What the exercise asks:
Reproduce every line of the records below word for word, in the same order.

Input data:
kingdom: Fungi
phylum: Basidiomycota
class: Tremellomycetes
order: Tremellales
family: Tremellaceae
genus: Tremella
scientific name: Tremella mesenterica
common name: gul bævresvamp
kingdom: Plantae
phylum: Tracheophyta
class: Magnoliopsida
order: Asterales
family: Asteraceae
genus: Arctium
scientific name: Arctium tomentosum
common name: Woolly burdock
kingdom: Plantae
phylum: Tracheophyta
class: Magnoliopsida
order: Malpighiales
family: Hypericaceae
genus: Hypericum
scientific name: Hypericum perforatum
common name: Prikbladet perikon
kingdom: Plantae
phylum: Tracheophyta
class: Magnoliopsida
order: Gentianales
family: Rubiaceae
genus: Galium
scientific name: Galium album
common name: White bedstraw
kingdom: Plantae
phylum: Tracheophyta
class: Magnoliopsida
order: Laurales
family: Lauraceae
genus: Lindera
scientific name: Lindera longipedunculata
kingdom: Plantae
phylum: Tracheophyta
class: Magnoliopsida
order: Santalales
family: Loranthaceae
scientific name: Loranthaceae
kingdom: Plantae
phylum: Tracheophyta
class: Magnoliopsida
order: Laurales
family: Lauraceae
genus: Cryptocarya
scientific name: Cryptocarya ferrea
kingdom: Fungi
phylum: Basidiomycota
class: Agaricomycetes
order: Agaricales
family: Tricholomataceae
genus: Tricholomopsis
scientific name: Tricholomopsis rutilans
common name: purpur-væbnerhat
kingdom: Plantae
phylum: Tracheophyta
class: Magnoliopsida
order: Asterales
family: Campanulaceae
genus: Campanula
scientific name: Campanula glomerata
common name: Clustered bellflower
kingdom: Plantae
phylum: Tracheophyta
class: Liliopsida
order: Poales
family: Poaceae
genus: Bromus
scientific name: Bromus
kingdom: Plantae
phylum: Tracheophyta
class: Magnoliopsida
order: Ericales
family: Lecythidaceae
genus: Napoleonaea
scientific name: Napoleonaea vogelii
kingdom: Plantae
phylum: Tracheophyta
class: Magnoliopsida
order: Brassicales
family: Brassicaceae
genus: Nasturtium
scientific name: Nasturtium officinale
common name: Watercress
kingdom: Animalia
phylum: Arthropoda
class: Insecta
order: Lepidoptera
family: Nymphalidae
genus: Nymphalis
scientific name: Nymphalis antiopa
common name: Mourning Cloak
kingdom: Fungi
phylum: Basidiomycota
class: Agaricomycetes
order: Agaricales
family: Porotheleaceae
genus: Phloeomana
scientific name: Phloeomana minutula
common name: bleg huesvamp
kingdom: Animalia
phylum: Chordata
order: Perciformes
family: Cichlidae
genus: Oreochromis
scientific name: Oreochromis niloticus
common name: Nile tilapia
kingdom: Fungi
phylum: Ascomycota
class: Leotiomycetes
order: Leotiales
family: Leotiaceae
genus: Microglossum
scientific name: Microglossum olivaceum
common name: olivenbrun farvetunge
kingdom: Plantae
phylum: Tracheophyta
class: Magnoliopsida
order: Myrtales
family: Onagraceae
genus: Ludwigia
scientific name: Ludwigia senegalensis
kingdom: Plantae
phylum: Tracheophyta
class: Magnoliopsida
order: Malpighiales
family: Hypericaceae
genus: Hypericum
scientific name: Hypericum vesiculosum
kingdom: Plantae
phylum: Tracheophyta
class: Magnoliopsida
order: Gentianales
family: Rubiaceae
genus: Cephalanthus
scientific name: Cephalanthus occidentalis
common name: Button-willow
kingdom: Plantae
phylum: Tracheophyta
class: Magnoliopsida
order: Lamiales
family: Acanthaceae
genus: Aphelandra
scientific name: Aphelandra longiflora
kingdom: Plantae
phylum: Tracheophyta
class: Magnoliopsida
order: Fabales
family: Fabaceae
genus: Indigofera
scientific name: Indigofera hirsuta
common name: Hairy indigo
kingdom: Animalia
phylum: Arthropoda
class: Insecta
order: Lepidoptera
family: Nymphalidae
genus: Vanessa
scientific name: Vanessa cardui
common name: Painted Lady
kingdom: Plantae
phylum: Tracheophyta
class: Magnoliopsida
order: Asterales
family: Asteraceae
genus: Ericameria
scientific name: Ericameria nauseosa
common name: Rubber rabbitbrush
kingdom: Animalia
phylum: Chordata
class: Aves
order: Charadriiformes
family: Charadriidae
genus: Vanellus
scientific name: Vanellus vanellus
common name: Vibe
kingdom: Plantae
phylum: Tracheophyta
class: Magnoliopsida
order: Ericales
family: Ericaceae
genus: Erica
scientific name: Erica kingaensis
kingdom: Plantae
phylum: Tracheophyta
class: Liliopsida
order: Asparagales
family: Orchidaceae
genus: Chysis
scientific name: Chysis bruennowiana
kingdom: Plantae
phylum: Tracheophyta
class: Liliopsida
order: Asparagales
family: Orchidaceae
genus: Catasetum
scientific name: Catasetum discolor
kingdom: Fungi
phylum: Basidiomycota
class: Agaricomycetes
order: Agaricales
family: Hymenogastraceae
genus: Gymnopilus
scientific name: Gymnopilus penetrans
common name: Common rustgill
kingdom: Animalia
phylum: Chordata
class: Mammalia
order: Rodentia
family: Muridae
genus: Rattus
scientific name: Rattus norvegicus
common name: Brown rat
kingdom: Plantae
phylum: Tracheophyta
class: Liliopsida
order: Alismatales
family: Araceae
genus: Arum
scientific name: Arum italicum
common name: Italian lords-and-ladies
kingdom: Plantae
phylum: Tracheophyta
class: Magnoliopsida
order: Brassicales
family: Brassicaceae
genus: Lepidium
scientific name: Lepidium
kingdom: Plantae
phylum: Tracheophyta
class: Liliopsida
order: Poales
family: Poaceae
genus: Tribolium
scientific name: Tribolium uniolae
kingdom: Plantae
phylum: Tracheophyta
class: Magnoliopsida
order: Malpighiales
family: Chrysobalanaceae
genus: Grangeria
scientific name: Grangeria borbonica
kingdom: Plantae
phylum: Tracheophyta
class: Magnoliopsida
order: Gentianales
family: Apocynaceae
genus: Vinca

Answer:
kingdom: Fungi
phylum: Basidiomycota
class: Tremellomycetes
order: Tremellales
family: Tremellaceae
genus: Tremella
scientific name: Tremella mesenterica
common name: gul bævresvamp
kingdom: Plantae
phylum: Tracheophyta
class: Magnoliopsida
order: Asterales
family: Asteraceae
genus: Arctium
scientific name: Arctium tomentosum
common name: Woolly burdock
kingdom: Plantae
phylum: Tracheophyta
class: Magnoliopsida
order: Malpighiales
family: Hypericaceae
genus: Hypericum
scientific name: Hypericum perforatum
common name: Prikbladet perikon
kingdom: Plantae
phylum: Tracheophyta
class: Magnoliopsida
order: Gentianales
family: Rubiaceae
genus: Galium
scientific name: Galium album
common name: White bedstraw
kingdom: Plantae
phylum: Tracheophyta
class: Magnoliopsida
order: Laurales
family: Lauraceae
genus: Lindera
scientific name: Lindera longipedunculata
kingdom: Plantae
phylum: Tracheophyta
class: Magnoliopsida
order: Santalales
family: Loranthaceae
scientific name: Loranthaceae
kingdom: Plantae
phylum: Tracheophyta
class: Magnoliopsida
order: Laurales
family: Lauraceae
genus: Cryptocarya
scientific name: Cryptocarya ferrea
kingdom: Fungi
phylum: Basidiomycota
class: Agaricomycetes
order: Agaricales
family: Tricholomataceae
genus: Tricholomopsis
scientific name: Tricholomopsis rutilans
common name: purpur-væbnerhat
kingdom: Plantae
phylum: Tracheophyta
class: Magnoliopsida
order: Asterales
family: Campanulaceae
genus: Campanula
scientific name: Campanula glomerata
common name: Clustered bellflower
kingdom: Plantae
phylum: Tracheophyta
class: Liliopsida
order: Poales
family: Poaceae
genus: Bromus
scientific name: Bromus
kingdom: Plantae
phylum: Tracheophyta
class: Magnoliopsida
order: Ericales
family: Lecythidaceae
genus: Napoleonaea
scientific name: Napoleonaea vogelii
kingdom: Plantae
phylum: Tracheophyta
class: Magnoliopsida
order: Brassicales
family: Brassicaceae
genus: Nasturtium
scientific name: Nasturtium officinale
common name: Watercress
kingdom: Animalia
phylum: Arthropoda
class: Insecta
order: Lepidoptera
family: Nymphalidae
genus: Nymphalis
scientific name: Nymphalis antiopa
common name: Mourning Cloak
kingdom: Fungi
phylum: Basidiomycota
class: Agaricomycetes
order: Agaricales
family: Porotheleaceae
genus: Phloeomana
scientific name: Phloeomana minutula
common name: bleg huesvamp
kingdom: Animalia
phylum: Chordata
order: Perciformes
family: Cichlidae
genus: Oreochromis
scientific name: Oreochromis niloticus
common name: Nile tilapia
kingdom: Fungi
phylum: Ascomycota
class: Leotiomycetes
order: Leotiales
family: Leotiaceae
genus: Microglossum
scientific name: Microglossum olivaceum
common name: olivenbrun farvetunge
kingdom: Plantae
phylum: Tracheophyta
class: Magnoliopsida
order: Myrtales
family: Onagraceae
genus: Ludwigia
scientific name: Ludwigia senegalensis
kingdom: Plantae
phylum: Tracheophyta
class: Magnoliopsida
order: Malpighiales
family: Hypericaceae
genus: Hypericum
scientific name: Hypericum vesiculosum
kingdom: Plantae
phylum: Tracheophyta
class: Magnoliopsida
order: Gentianales
family: Rubiaceae
genus: Cephalanthus
scientific name: Cephalanthus occidentalis
common name: Button-willow
kingdom: Plantae
phylum: Tracheophyta
class: Magnoliopsida
order: Lamiales
family: Acanthaceae
genus: Aphelandra
scientific name: Aphelandra longiflora
kingdom: Plantae
phylum: Tracheophyta
class: Magnoliopsida
order: Fabales
family: Fabaceae
genus: Indigofera
scientific name: Indigofera hirsuta
common name: Hairy indigo
kingdom: Animalia
phylum: Arthropoda
class: Insecta
order: Lepidoptera
family: Nymphalidae
genus: Vanessa
scientific name: Vanessa cardui
common name: Painted Lady
kingdom: Plantae
phylum: Tracheophyta
class: Magnoliopsida
order: Asterales
family: Asteraceae
genus: Ericameria
scientific name: Ericameria nauseosa
common name: Rubber rabbitbrush
kingdom: Animalia
phylum: Chordata
class: Aves
order: Charadriiformes
family: Charadriidae
genus: Vanellus
scientific name: Vanellus vanellus
common name: Vibe
kingdom: Plantae
phylum: Tracheophyta
class: Magnoliopsida
order: Ericales
family: Ericaceae
genus: Erica
scientific name: Erica kingaensis
kingdom: Plantae
phylum: Tracheophyta
class: Liliopsida
order: Asparagales
family: Orchidaceae
genus: Chysis
scientific name: Chysis bruennowiana
kingdom: Plantae
phylum: Tracheophyta
class: Liliopsida
order: Asparagales
family: Orchidaceae
genus: Catasetum
scientific name: Catasetum discolor
kingdom: Fungi
phylum: Basidiomycota
class: Agaricomycetes
order: Agaricales
family: Hymenogastraceae
genus: Gymnopilus
scientific name: Gymnopilus penetrans
common name: Common rustgill
kingdom: Animalia
phylum: Chordata
class: Mammalia
order: Rodentia
family: Muridae
genus: Rattus
scientific name: Rattus norvegicus
common name: Brown rat
kingdom: Plantae
phylum: Tracheophyta
class: Liliopsida
order: Alismatales
family: Araceae
genus: Arum
scientific name: Arum italicum
common name: Italian lords-and-ladies
kingdom: Plantae
phylum: Tracheophyta
class: Magnoliopsida
order: Brassicales
family: Brassicaceae
genus: Lepidium
scientific name: Lepidium
kingdom: Plantae
phylum: Tracheophyta
class: Liliopsida
order: Poales
family: Poaceae
genus: Tribolium
scientific name: Tribolium uniolae
kingdom: Plantae
phylum: Tracheophyta
class: Magnoliopsida
order: Malpighiales
family: Chrysobalanaceae
genus: Grangeria
scientific name: Grangeria borbonica
kingdom: Plantae
phylum: Tracheophyta
class: Magnoliopsida
order: Gentianales
family: Apocynaceae
genus: Vinca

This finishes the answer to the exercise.